Dr Ibrahim, who is the Executive Director of the Centre for Democracy and Development (CDD) in Abuja, told the Daily Graphic in an interview that in his work he had examined closely Ghana’s electoral system and found that there was no need for any major reviews of any kind.
This, he said, was because a lot of things that were being considered to be introduced in Nigeria were things already being done in Ghana.
He said fourteen months of reviewing Nigeria’s Electoral system and processes had brought to the fore some concerns of Nigerians.
Some of the concerns were the commission of massive electoral fraud, the fact that no one was punished for the fraud and the fact that those who perpetrated the fraud got into government.
Dr Ibrahim said the committee made propositions to address those concerns, some of which included having a system in which people would be sanctioned for electoral fraud and a system that would ensure that those who perpetrated electoral fraud did not get into government or otherwise benefit from their action.
Prior to the interview, Dr Ibrahim spoke at a Citizen’s Public Forum on “Disputed Elections and Their Consequences in Kenya and Nigeria: Lessons for Ghana,” organised by the Centre for Democratic Governance as part of its Election Issues Platform 2008 programme.
Other speakers were Dr Grace Wamue, a lecturer of the Kenyatta University in Kenya, and Dr Kwesi Aning, Head, Conflict Prevention, Management and Resolution of the Kofi Annan International Peacekeeping Training Centre (KAIPTC).

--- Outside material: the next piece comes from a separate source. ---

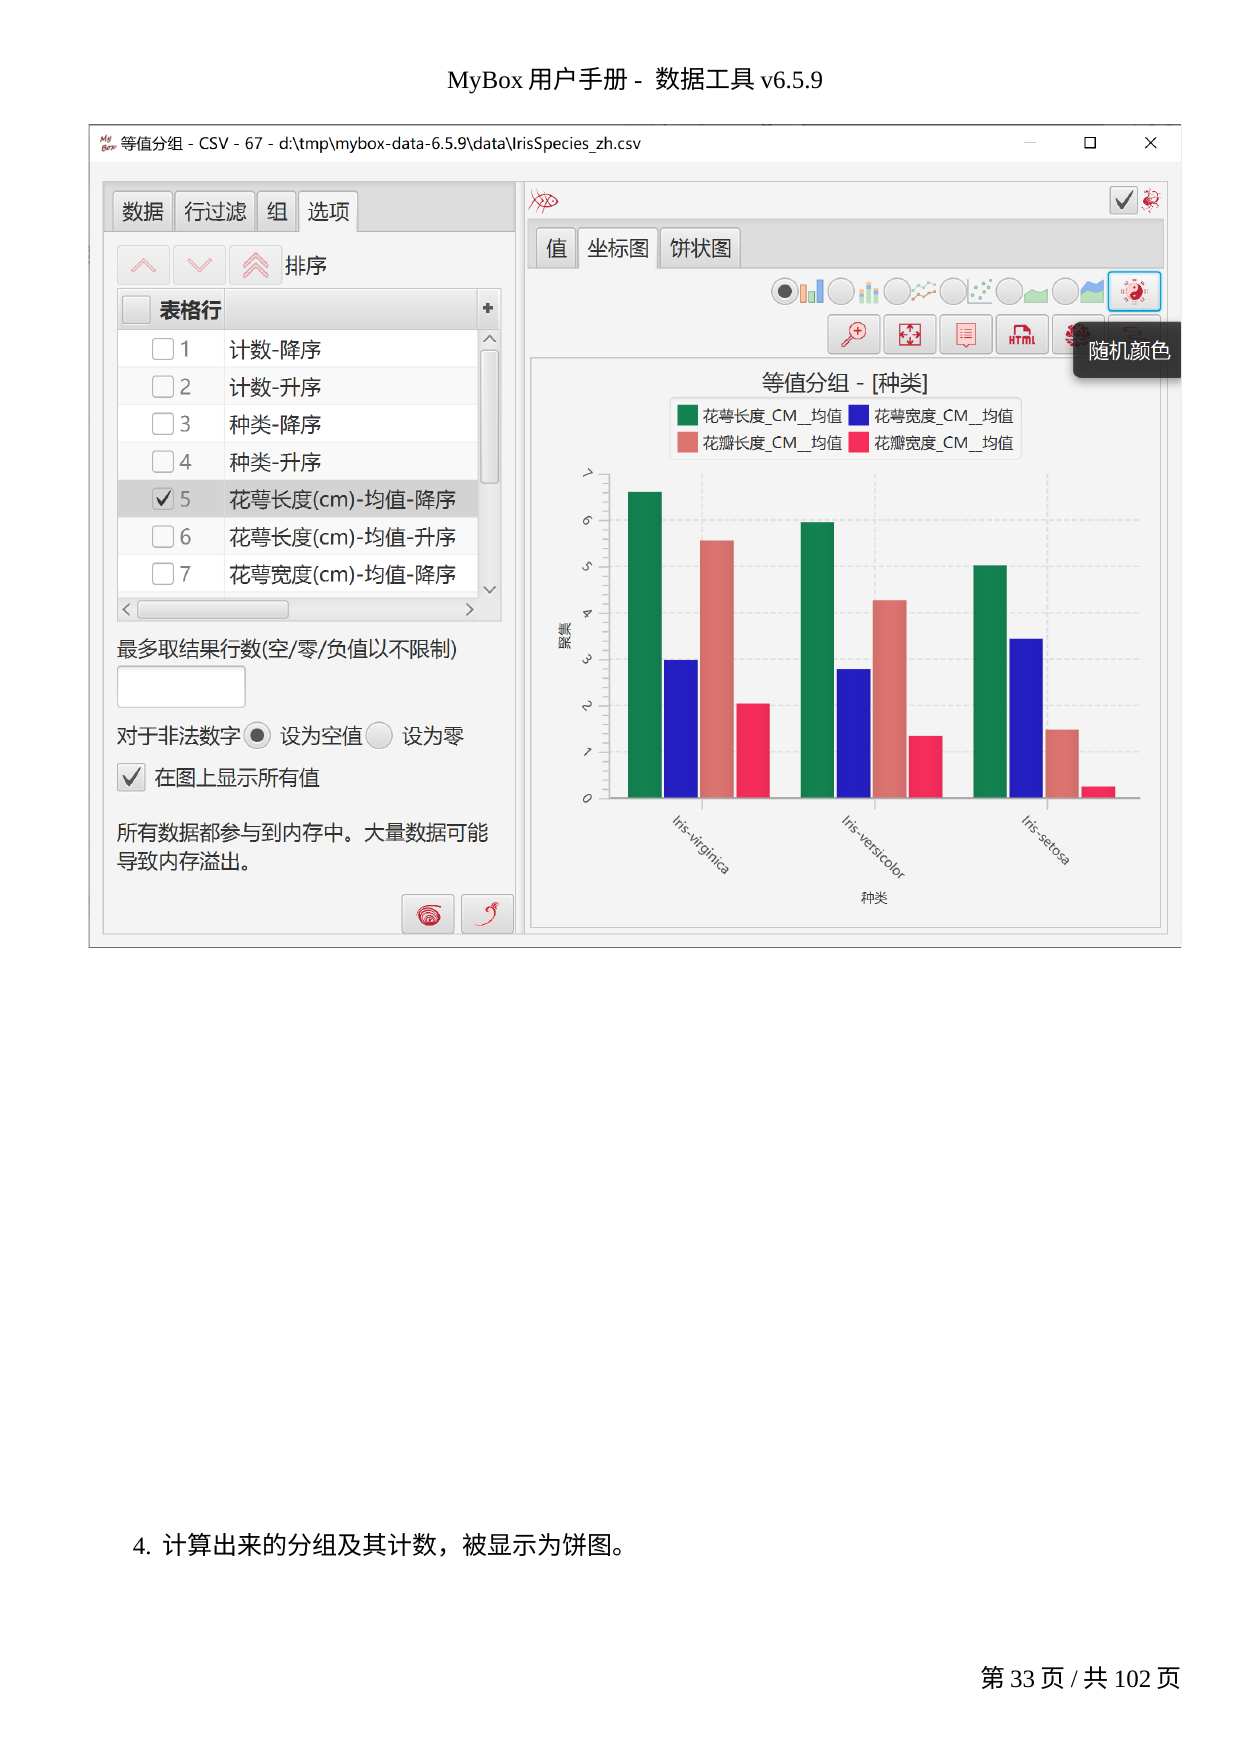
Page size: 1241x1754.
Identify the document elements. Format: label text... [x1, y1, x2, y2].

Dr Wamue, in her presentation, explained how the societal encouragement of gangs and armed groups in Kenya and the politicisation of security agencies prior to the election all contributed to the violence after the election in that country.
She asked politicians to see political power as service and not an opportunity to amass public wealth.
Dr Aning, for his part, said Ghanaians could have successful elections if they were bold enough to challenge lapses in the system.
The Chairman at the function, Mr Kofi Bentum Quantson, advised civil society organisations to remain active and vigilant.
He also called on members of the Council of State, traditional and religious authorities as well as the leadership of associations and groups like the Ghana Bar Association to consistently let their voices be heard on national issues that could threaten social cohesion.